Iron Maiden’s first four albums—Iron Maiden, Killers, The Number of the Beast, and Piece of Mind—have been reissued again. It’s part of a year-long project by Parlophone to recommit the band’s 16 studio albums to CD, four at a time, though availability has never exactly been an issue. These versions don’t add much; they are CD dumps of 2015 vinyl remasters with the original British tracklists. Knowing that hardcore Maiden collectors are legion, the only addition is that The Number of the Beast—the band’s third album and the first featuring dynamo singer Bruce Dickinson—includes a plastic figurine of the iconic Eddie and a patch of, well, the Devil. Cynically, it’s a cash grab. Still, this is the band that harnessed 1980s fear and turmoil in order to shape metal as we know it, and these records deserve any life support a record label wants to give them.
These four albums, issued one per year from 1980 to 1983, show a band in constant mutation: Melodies get stronger. Arrangements get more intricate. Dickinson replaces the scrappy upstart Paul Di’Anno, pushing the band to the next level of power and popularity. These records are not flawed but certainly developmental, battles won and occasionally lost on the journey to supremacy. Beast and Piece of Mind are redoubtable metal classics; still, even if it’s hard to consider “Run to the Hills” and “The Trooper” pieces of a work in progress, they are points along Maiden’s path to becoming the global behemoth that made 1984’s Powerslave, their landmark fifth album. And watching Maiden develop was watching metal develop, shaking off the haze of 1970s boogie and speeding up its attack while borrowing from the harder side of progressive rock. If Sabbath birthed metal, Maiden looks and oftentimes sounds more like metal’s stereotypical boogeyman.

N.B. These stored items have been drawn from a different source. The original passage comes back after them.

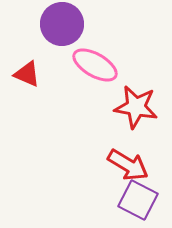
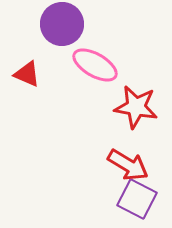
purple square: moved 1 px left, 1 px up
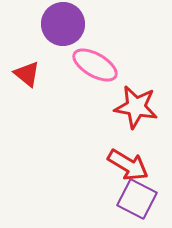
purple circle: moved 1 px right
red triangle: rotated 16 degrees clockwise
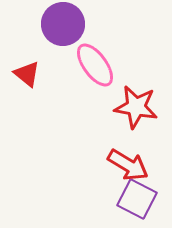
pink ellipse: rotated 24 degrees clockwise
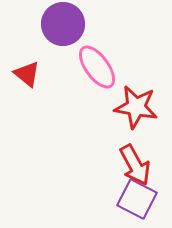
pink ellipse: moved 2 px right, 2 px down
red arrow: moved 7 px right; rotated 30 degrees clockwise
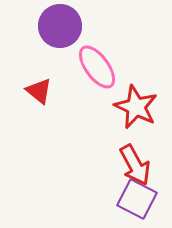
purple circle: moved 3 px left, 2 px down
red triangle: moved 12 px right, 17 px down
red star: rotated 15 degrees clockwise
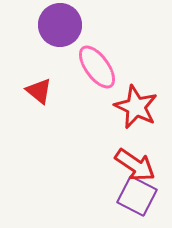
purple circle: moved 1 px up
red arrow: rotated 27 degrees counterclockwise
purple square: moved 3 px up
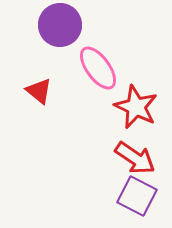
pink ellipse: moved 1 px right, 1 px down
red arrow: moved 7 px up
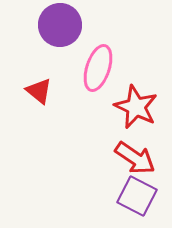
pink ellipse: rotated 54 degrees clockwise
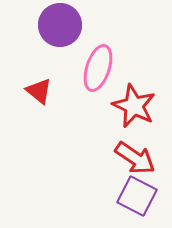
red star: moved 2 px left, 1 px up
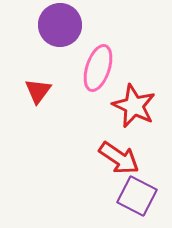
red triangle: moved 1 px left; rotated 28 degrees clockwise
red arrow: moved 16 px left
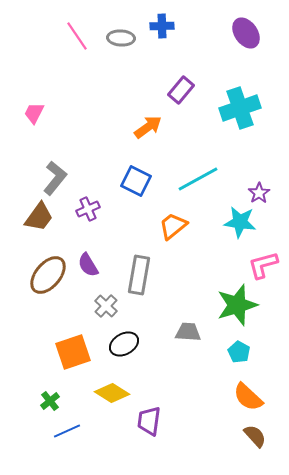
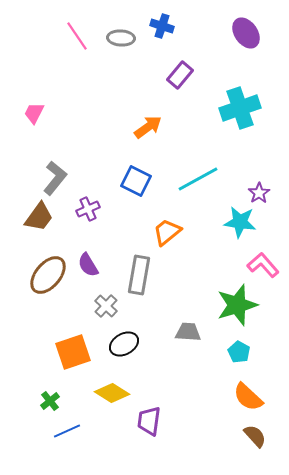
blue cross: rotated 20 degrees clockwise
purple rectangle: moved 1 px left, 15 px up
orange trapezoid: moved 6 px left, 6 px down
pink L-shape: rotated 64 degrees clockwise
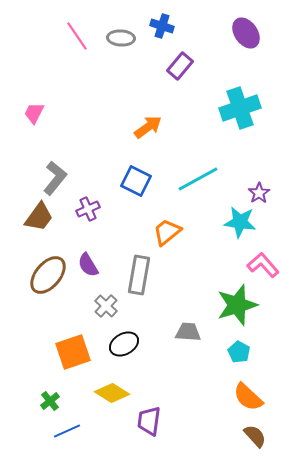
purple rectangle: moved 9 px up
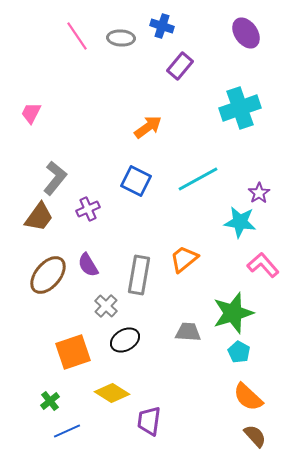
pink trapezoid: moved 3 px left
orange trapezoid: moved 17 px right, 27 px down
green star: moved 4 px left, 8 px down
black ellipse: moved 1 px right, 4 px up
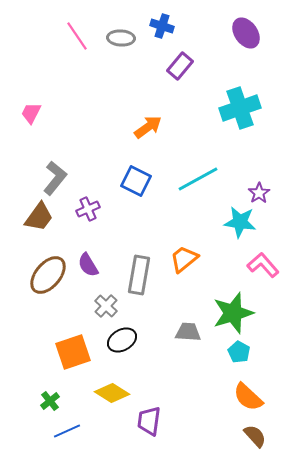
black ellipse: moved 3 px left
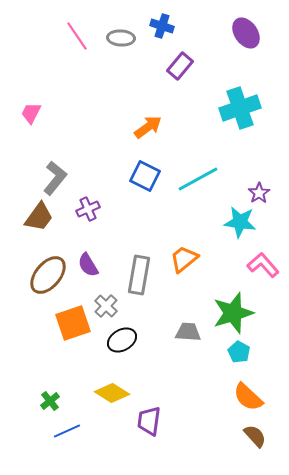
blue square: moved 9 px right, 5 px up
orange square: moved 29 px up
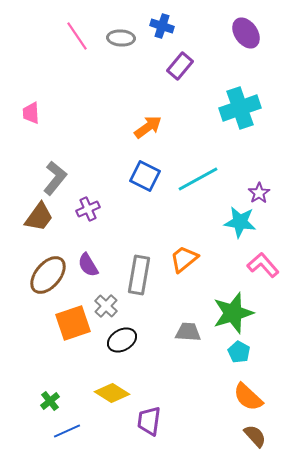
pink trapezoid: rotated 30 degrees counterclockwise
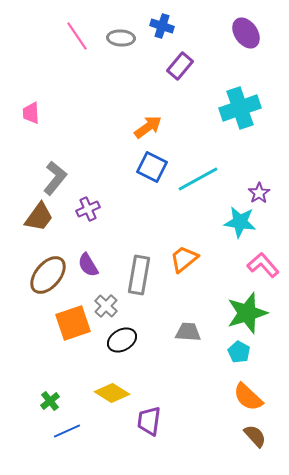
blue square: moved 7 px right, 9 px up
green star: moved 14 px right
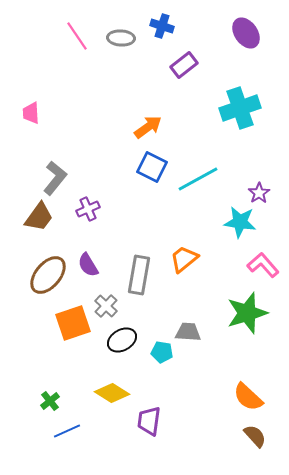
purple rectangle: moved 4 px right, 1 px up; rotated 12 degrees clockwise
cyan pentagon: moved 77 px left; rotated 20 degrees counterclockwise
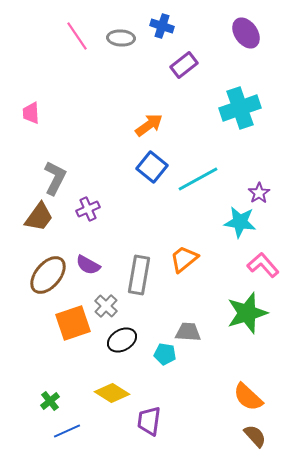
orange arrow: moved 1 px right, 2 px up
blue square: rotated 12 degrees clockwise
gray L-shape: rotated 12 degrees counterclockwise
purple semicircle: rotated 30 degrees counterclockwise
cyan pentagon: moved 3 px right, 2 px down
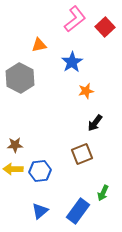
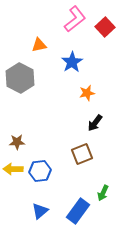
orange star: moved 1 px right, 2 px down
brown star: moved 2 px right, 3 px up
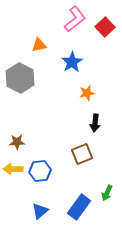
black arrow: rotated 30 degrees counterclockwise
green arrow: moved 4 px right
blue rectangle: moved 1 px right, 4 px up
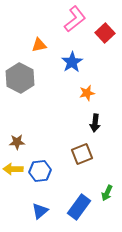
red square: moved 6 px down
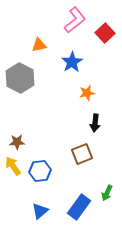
pink L-shape: moved 1 px down
yellow arrow: moved 3 px up; rotated 54 degrees clockwise
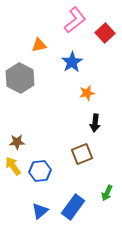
blue rectangle: moved 6 px left
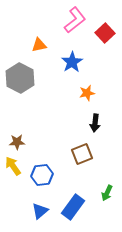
blue hexagon: moved 2 px right, 4 px down
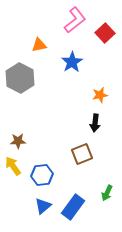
orange star: moved 13 px right, 2 px down
brown star: moved 1 px right, 1 px up
blue triangle: moved 3 px right, 5 px up
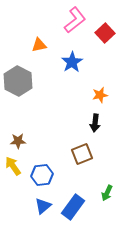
gray hexagon: moved 2 px left, 3 px down
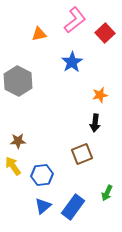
orange triangle: moved 11 px up
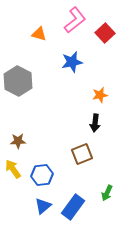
orange triangle: rotated 28 degrees clockwise
blue star: rotated 20 degrees clockwise
yellow arrow: moved 3 px down
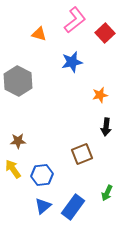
black arrow: moved 11 px right, 4 px down
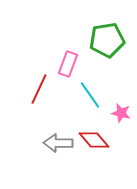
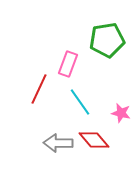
cyan line: moved 10 px left, 7 px down
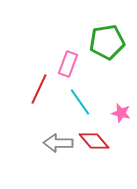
green pentagon: moved 2 px down
red diamond: moved 1 px down
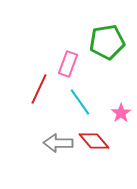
pink star: rotated 24 degrees clockwise
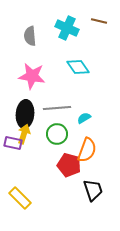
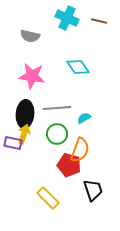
cyan cross: moved 10 px up
gray semicircle: rotated 72 degrees counterclockwise
orange semicircle: moved 7 px left
yellow rectangle: moved 28 px right
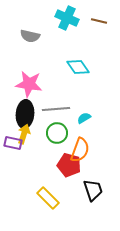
pink star: moved 3 px left, 8 px down
gray line: moved 1 px left, 1 px down
green circle: moved 1 px up
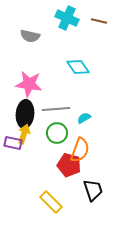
yellow rectangle: moved 3 px right, 4 px down
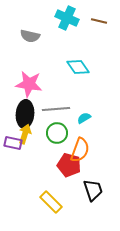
yellow arrow: moved 1 px right
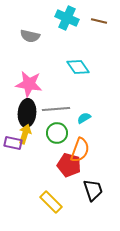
black ellipse: moved 2 px right, 1 px up
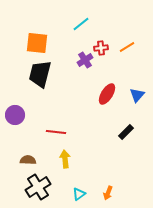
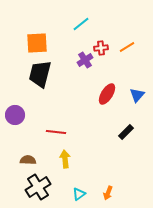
orange square: rotated 10 degrees counterclockwise
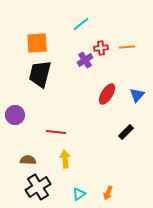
orange line: rotated 28 degrees clockwise
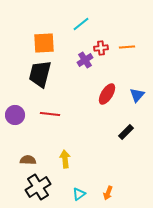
orange square: moved 7 px right
red line: moved 6 px left, 18 px up
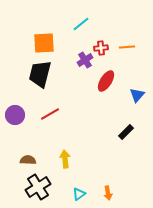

Maiden arose from the New Wave of British Heavy Metal (NWOBHM) scene at the dawn of the ’80s, though they’re so foundational to metal they’re often not talked about in that way. You link Maiden with Sabbath and Judas Priest, not Tygers of Pan Tang and Satan. The distance is evident from the jump on their self-titled debut, brimming with hooks and attitude. “Running Free” is the first archetypal song from a band with several of them, as they doggedly pursue some ambiguous form of “freedom.” It barely matters what freedom is, though, as Di’Anno convincingly sells the idea that going blind into the future is the only way during the gutsy chorus. “Prowler” succeeds on self-assurance, too. It’s unclear on Maiden’s first two records if Di’Anno is an untethered beast or a weird stalker (probably the latter), but he gives Maiden’s crisp melodies an energy that would remain a calling card.